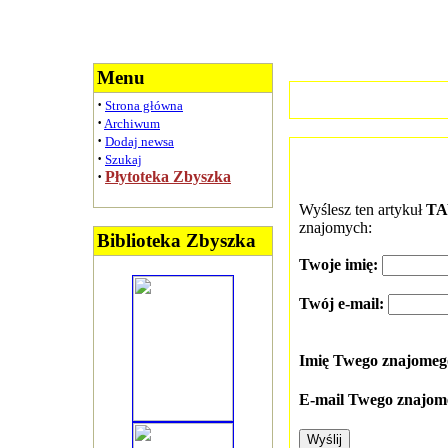
Menu
·
Strona główna
·
Archiwum
·
Dodaj newsa
·
Szukaj
·
Płytoteka Zbyszka
Wyślesz ten artykuł
TA
znajomych:
Biblioteka Zbyszka
Twoje imię:
Twój e-mail:
Imię Twego znajome
E-mail Twego znajom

....................

#### Aufgabenbeschreibung:
Schreibe den gelesenen Text aller Einträge oben zeilenweise als Markdown-Tabelle um, mit den Spalten „Nr“ für eine fortlaufende Zeilennummer und „Zeile“ für den Zeileninhalt. Leerzeilen und die Bilder kommen nicht in die Antwort.

#### Ergebnis der Aufgabe:
| Nr | Zeile |
|---|---|
| 1 | Menu |
| 2 | · |
| 3 | Strona główna |
| 4 | · |
| 5 | Archiwum |
| 6 | · |
| 7 | Dodaj newsa |
| 8 | · |
| 9 | Szukaj |
| 10 | · |
| 11 | Płytoteka Zbyszka |
| 12 | Wyślesz ten artykuł |
| 13 | TA |
| 14 | znajomych: |
| 15 | Biblioteka Zbyszka |
| 16 | Twoje imię: |
| 17 | Twój e-mail: |
| 18 | Imię Twego znajome |
| 19 | E-mail Twego znajom |